**DOCUMENT SECTION:**
Workarounds. The ability to improvise depends on experience and resourcefulness and is not directly trainable, but what is trainable, I believe, is a mindset of being adaptable versus clinging to procedures. This requirement was part of the original Knowledge Audit. Many of the Tactical Decision Games published in the Marine Corps Gazette feature a requirement to adapt or replace a plan in order to work around an unforeseen barrier.

Managing uncertainty and ambiguity. This component is also about training a mindset shift. I do not think there is a general skill for managing uncertainty — the training has to do with making decisions despite uncertainty as opposed to delaying in order to gain more clarity. The issue of uncertainty management appeared in the very earliest formulations of Naturalistic Decision Making (Klein et al., 1993).

Problem detection and diagnosis. Decision makers can benefit greatly by spotting weak signals and detecting problems at an early stage (Klein et al. (2005b). There is no reason to believe that problem detection is a general skill. Rather, the skill is in the mindset to attend to weak signals and imagine their significance. Another part of problem detection is for decision makers to gain the experience to anticipate what the weak signals might imply. The topic of problem detection was included in the concept of macrocognition.

Attention management. What to notice, what to ignore? With experience, people get better at allocating their attention, which is why it appears to be a trainable skill and was mentioned in Knowledge Audit and in the macrocognition diagram. One of the variants of ShadowBox gets directly at attention management skills.

Perceptual discrimination. Experts have learned to distinguish subtle cues that novices don’t pick up, as discussed by Klein & Hoffman (1993) in their essay Seeing the Invisible, and by Klein (1998) in Sources of Power.

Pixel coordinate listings

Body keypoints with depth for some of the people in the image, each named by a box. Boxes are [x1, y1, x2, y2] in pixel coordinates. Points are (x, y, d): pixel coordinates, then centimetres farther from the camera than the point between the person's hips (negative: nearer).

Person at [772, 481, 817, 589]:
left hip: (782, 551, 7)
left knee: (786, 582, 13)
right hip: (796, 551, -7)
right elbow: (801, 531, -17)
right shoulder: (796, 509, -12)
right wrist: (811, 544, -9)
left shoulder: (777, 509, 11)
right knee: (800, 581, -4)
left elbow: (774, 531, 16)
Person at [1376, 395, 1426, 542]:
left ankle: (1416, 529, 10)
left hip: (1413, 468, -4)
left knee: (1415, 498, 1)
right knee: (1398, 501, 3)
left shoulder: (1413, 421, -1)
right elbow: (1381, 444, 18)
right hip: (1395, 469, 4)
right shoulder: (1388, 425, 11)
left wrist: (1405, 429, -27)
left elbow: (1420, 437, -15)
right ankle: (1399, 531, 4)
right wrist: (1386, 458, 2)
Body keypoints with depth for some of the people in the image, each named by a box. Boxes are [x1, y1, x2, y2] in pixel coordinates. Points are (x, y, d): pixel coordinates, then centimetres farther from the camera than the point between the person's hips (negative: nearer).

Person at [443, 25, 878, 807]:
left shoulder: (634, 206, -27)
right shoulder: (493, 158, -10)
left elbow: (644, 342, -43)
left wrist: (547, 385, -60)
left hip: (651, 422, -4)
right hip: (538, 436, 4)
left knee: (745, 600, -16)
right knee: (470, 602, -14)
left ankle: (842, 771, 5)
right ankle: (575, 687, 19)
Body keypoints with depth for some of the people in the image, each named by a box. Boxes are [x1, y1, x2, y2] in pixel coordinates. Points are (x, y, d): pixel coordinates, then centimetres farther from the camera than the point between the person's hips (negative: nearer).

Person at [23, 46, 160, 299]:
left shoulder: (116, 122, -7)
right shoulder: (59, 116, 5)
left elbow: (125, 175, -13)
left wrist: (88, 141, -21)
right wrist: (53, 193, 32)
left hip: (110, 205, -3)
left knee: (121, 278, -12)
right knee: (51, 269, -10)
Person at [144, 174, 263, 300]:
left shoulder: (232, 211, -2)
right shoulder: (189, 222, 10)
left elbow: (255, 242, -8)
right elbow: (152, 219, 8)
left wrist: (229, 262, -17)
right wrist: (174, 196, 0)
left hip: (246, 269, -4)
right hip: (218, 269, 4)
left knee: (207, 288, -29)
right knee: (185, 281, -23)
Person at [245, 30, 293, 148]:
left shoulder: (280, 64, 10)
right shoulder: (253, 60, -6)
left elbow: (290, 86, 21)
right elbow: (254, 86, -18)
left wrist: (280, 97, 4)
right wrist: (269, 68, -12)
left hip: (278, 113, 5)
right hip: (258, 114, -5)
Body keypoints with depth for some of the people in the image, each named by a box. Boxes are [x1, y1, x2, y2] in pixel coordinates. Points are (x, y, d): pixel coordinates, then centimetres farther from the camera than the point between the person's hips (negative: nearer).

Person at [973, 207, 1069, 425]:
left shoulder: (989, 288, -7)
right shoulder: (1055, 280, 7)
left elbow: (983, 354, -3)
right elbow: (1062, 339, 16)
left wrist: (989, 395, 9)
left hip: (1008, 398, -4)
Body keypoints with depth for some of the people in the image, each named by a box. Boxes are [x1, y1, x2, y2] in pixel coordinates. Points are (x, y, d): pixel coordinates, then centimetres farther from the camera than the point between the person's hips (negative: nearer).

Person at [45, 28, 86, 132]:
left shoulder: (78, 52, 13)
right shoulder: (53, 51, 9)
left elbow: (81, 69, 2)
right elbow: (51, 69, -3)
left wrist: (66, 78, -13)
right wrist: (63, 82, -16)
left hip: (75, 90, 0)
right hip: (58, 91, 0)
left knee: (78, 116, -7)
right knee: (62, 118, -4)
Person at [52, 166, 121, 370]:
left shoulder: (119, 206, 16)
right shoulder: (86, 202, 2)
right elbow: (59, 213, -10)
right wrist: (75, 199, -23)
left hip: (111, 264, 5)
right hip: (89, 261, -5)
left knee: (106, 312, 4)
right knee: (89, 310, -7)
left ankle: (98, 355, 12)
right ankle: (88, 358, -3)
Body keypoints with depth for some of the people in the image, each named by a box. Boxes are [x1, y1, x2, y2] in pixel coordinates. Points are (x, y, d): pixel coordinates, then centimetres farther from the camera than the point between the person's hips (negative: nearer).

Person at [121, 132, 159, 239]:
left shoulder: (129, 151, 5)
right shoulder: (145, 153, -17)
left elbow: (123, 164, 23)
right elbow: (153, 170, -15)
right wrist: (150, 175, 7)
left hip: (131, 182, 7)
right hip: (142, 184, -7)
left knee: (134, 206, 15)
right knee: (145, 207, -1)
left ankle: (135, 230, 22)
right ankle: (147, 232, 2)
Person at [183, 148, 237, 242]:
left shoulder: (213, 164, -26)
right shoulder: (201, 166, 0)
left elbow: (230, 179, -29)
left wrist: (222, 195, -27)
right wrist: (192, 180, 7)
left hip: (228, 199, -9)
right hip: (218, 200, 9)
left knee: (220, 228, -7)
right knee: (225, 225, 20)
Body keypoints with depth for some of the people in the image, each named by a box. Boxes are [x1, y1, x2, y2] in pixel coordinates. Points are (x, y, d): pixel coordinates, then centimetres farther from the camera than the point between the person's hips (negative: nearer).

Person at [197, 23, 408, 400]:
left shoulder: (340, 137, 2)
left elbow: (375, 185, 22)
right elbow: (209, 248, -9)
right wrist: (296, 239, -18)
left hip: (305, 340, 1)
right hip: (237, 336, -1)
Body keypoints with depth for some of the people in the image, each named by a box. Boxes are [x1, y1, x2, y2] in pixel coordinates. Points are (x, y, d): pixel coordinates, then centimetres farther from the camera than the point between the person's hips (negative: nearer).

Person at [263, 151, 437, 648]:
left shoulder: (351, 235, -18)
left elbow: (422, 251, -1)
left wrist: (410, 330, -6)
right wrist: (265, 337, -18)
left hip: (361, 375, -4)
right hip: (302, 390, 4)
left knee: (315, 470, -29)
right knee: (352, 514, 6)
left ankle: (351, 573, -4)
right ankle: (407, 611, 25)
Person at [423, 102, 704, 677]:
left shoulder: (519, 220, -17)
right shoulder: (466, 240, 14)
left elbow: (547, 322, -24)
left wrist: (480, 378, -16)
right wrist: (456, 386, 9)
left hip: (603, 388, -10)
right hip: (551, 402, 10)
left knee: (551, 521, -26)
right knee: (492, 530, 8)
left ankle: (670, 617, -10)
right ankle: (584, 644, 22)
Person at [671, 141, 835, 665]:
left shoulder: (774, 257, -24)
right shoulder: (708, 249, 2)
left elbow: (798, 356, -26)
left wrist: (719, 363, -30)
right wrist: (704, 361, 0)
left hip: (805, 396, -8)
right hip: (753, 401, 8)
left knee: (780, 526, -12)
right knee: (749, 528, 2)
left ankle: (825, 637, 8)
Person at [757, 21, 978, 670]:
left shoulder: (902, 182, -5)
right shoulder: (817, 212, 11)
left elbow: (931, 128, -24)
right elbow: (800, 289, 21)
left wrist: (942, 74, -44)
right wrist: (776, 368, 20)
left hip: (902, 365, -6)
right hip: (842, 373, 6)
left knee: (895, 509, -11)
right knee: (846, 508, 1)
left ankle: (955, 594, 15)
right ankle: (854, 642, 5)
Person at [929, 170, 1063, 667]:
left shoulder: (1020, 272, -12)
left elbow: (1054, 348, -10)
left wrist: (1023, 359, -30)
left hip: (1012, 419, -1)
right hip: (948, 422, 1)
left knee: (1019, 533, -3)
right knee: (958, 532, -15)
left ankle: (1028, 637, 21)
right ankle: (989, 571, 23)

**WHAT IS EXPECTED:** Carry on the text on trainable decision-making skills from the point at which it stops. The data plays no part in the task and may be disregarded.

**ANSWER TO THE EXERCISE:**
Common Ground and Coordination/Predictability. Teams improve their coordination as they gain more experience working together because the team members learn to predict each other’s responses, and also because the team members achieve greater common ground (Klein et al., 2005a). Therefore predictability and common ground become important training requirements, as described in the macrocognition approach.

The Cognitive Audit overlaps with previous descriptions of macrocognitive skills. What sets it apart is that it emphasizes trainable aspects of cognitive performance. That is why the Cognitive Audit may be useful for appraising training requirements for a given activity and for guiding scenario development and training strategy. When working with existing scenarios, the Cognitive Audit might suggest ways to “cognitize” these scenarios — ways to modify the scenarios to tap into the components described in this essay.

References

Klein, G. (1998). Sources of power: How people make decisions. Cambridge, MA: MIT Press.

Klein, G. (2005). The power of intuition. New York, NY: A Currency Book/Doubleday. Hardcover edition entitled Intuition at Work (2004).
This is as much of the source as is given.